Metropolitane, corse a rischio per le linee A e B

Stop alle corse delle linee metro A e B e ai lavori di completamento della metro C. È l’effetto domino che, nello scenario peggiore, rischia di abbattersi sulle sorti del trasporto pubblico della capitale. Lo spettro del fallimento per Roma Metropolitane, società pubblica del Comune che gestisce la progettazione e gli appalti dei lavori sulle linee delle metropolitane romane, si fa infatti sempre più nitido.

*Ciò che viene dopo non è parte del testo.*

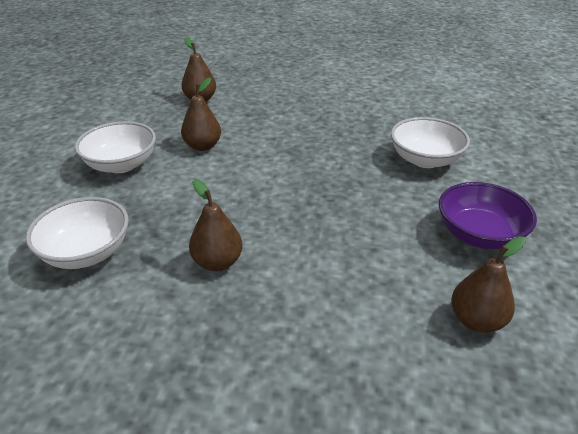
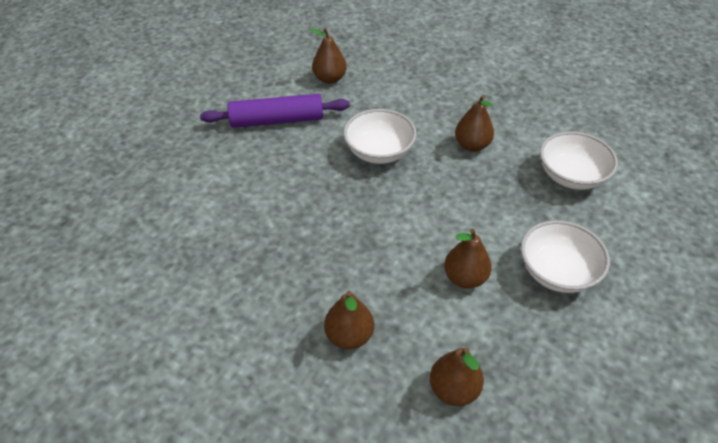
camera: 160 degrees left, 10 degrees up
(277, 106) = (349, 336): none -> brown pear
(425, 159) = (248, 196): white bowl -> white bowl (379, 151)
(479, 235) = (277, 120): purple bowl -> purple rolling pin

Sulla testa della srl capitolina, da più di un anno in liquidazione a causa dei debiti e del pesante rosso sui conti, pende una doppia tagliola. Da una parte c’è un contratto di servizio con il Comune ormai scaduto e un portafoglio di incarichi e commesse, al momento, «non sufficiente a garantire la vita della società, sia in termini finanziari che economici». Dall’altra, un rebus contabile da 7 milioni di euro recapitato direttamente sul tavolo della Corte dei Conti. «Considerate le giacenze in cassa e i flussi finanziari attesi, la società ha liquidità per andare avanti fino al termine del mese di marzo»: il commissario liquidatore nominato dall’amministrazione capitolina, Andrea Mazzotto, è stato chiaro. Prima in una nota inviata tre settimane fa alla sindaca Raggi. Poi in un intervento in audizione in commissione capitolina Mobilità.

E, nel frattempo, ha attivato dal 1 febbraio dodici settimane di cassa integrazione per i 135 lavoratori. È scattata così la corsa contro il tempo per sventare il blocco delle attività. L’unica ancora di salvezza è il via libera, da parte del Campidoglio, ad un piano di risanamento che consenta di raggiungere i tanto agognati equilibri di bilancio. E di evitare, come paventato dallo stesso liquidatore, di portare i libri contabili in tribunale.

CORSA CONTRO IL TEMPO
Urge dunque il famoso piano di risanamento. Una bozza del documento è stata già trasmessa dal liquidatore alla giunta capitolina, che nel frattempo ha espresso parere favorevole sui vecchi bilanci della società partecipata del Comune, quelli del triennio 2016-2018, che non erano stati ancora approvati dopo il rosso da oltre 2 milioni di euro registrato nel 2015. Manca ancora, però, il semaforo verde sul bilancio di esercizio 2019, oltre che sul saldo al 31 dicembre 2020. Ma anche un nuovo contratto di servizio. Poi l’esecutivo Raggi potrà dare l’eventuale ok al piano industriale per riportare in attivo la società, ripianando debiti e perdite, e traghettarla fuori dal regime di liquidazione votato ad ottobre 2019 dall’Aula Giulio Cesare. Una corsa a tappe, con un occhio al segno dei bilanci: se le annualità consecutive chiuse in negativo dovessero essere tre, per legge il Campidoglio non potrebbe più iniettare capitale nelle casse societarie. Dietro l’angolo si cela così l’incubo del fallimento. O meglio, di un ‘concordato preventivo’: l’ultima spiaggia prima del ‘crac’.